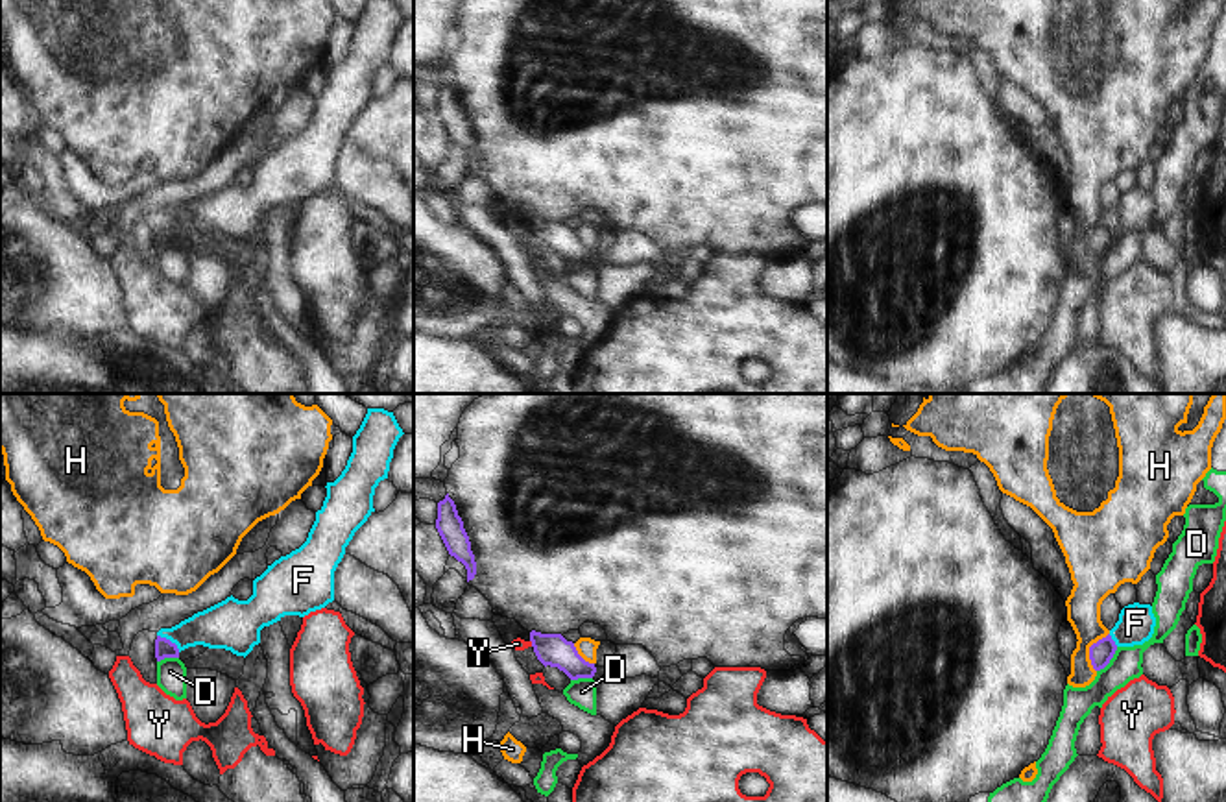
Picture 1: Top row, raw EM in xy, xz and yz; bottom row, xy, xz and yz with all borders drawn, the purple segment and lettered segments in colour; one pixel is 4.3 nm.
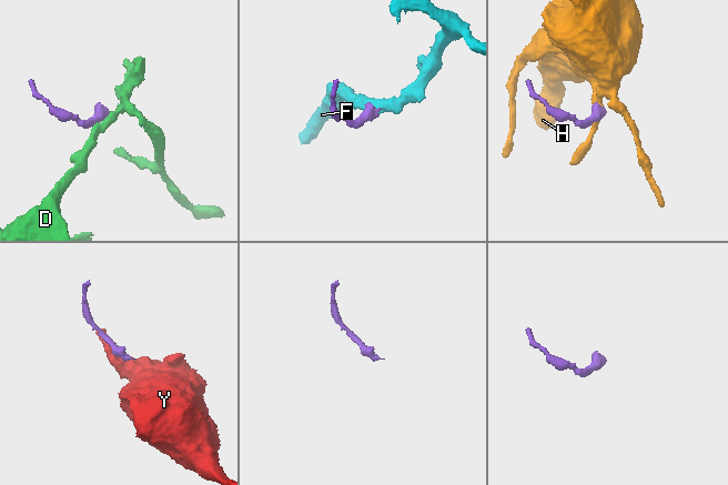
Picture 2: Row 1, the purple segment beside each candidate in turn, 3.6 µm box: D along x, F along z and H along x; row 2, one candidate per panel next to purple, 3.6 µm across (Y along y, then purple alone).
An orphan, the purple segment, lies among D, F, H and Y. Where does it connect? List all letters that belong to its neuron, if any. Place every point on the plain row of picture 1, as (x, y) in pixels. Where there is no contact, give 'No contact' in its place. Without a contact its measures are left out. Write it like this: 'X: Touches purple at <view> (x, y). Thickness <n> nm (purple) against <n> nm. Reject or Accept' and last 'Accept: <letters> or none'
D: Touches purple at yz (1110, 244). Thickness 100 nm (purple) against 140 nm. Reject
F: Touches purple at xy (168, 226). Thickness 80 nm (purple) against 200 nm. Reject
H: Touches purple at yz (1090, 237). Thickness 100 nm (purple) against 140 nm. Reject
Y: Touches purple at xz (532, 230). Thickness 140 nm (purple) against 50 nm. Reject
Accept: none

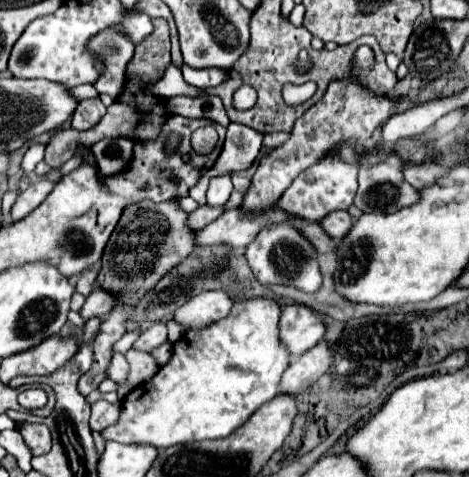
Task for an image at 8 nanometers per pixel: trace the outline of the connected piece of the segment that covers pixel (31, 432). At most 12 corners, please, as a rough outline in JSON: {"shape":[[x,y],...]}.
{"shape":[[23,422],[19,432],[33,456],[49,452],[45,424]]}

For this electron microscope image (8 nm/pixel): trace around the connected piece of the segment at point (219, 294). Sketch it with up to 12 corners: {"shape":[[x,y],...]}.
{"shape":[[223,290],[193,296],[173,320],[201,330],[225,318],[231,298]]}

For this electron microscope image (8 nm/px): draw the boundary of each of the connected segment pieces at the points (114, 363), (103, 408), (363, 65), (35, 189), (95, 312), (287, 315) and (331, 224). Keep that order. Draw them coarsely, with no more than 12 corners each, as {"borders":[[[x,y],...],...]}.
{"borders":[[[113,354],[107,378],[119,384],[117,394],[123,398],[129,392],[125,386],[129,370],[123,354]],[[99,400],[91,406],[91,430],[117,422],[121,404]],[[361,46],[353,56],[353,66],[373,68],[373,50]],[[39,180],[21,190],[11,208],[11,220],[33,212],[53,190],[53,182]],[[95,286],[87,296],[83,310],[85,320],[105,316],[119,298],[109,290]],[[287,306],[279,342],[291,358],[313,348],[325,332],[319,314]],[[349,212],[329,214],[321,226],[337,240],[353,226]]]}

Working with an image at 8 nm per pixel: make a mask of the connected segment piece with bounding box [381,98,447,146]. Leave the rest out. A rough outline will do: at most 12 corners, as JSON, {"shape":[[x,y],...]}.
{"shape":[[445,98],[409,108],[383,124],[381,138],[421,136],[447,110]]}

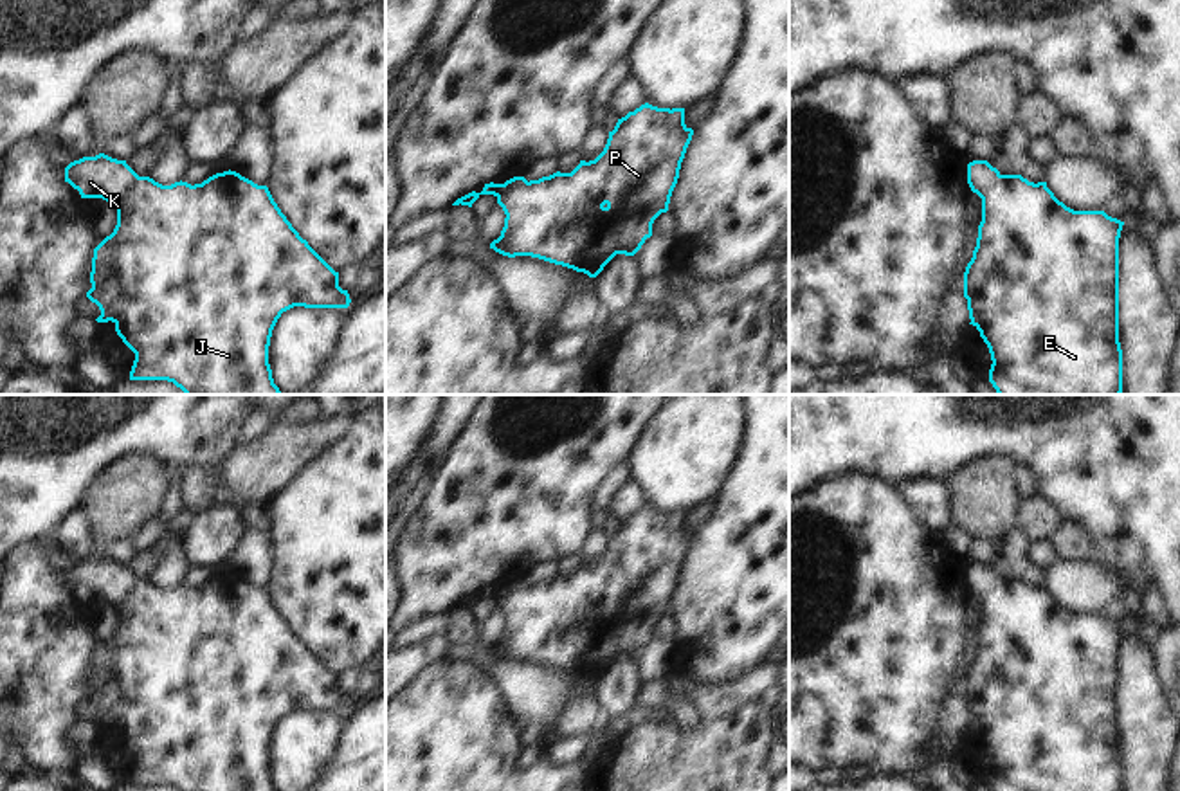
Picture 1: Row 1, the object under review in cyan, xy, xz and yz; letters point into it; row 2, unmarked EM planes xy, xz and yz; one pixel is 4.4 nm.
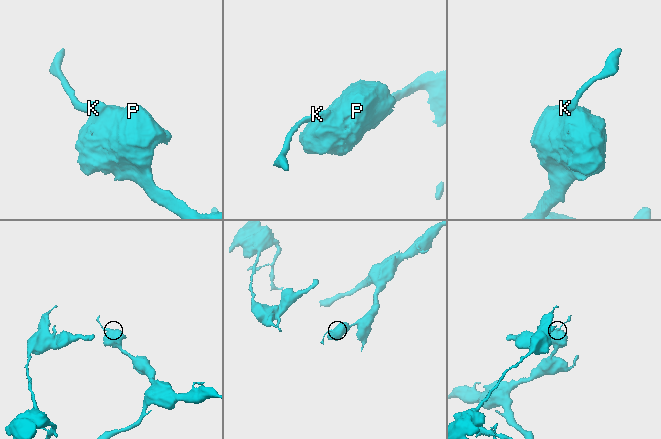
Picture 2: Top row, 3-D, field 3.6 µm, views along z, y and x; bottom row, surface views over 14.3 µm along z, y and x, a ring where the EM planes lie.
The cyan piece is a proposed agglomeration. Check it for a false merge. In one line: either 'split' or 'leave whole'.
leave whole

----

> Work to complete: Copy out exactly, without any pictures, the lines above that begin at the one with "Working with an" and end at the last line of the listing.

> Solution to the problem:
Working with an image at 8 nm per pixel: make a mask of the connected segment piece with bounding box [381,98,447,146]. Leave the rest out. A rough outline will do: at most 12 corners, as JSON, {"shape":[[x,y],...]}.
{"shape":[[445,98],[409,108],[383,124],[381,138],[421,136],[447,110]]}

Picture 1: Row 1, the object under review in cyan, xy, xz and yz; letters point into it; row 2, unmarked EM planes xy, xz and yz; one pixel is 4.4 nm.
Picture 2: Top row, 3-D, field 3.6 µm, views along z, y and x; bottom row, surface views over 14.3 µm along z, y and x, a ring where the EM planes lie.
The cyan piece is a proposed agglomeration. Check it for a false merge. In one line: either 'split' or 'leave whole'.
leave whole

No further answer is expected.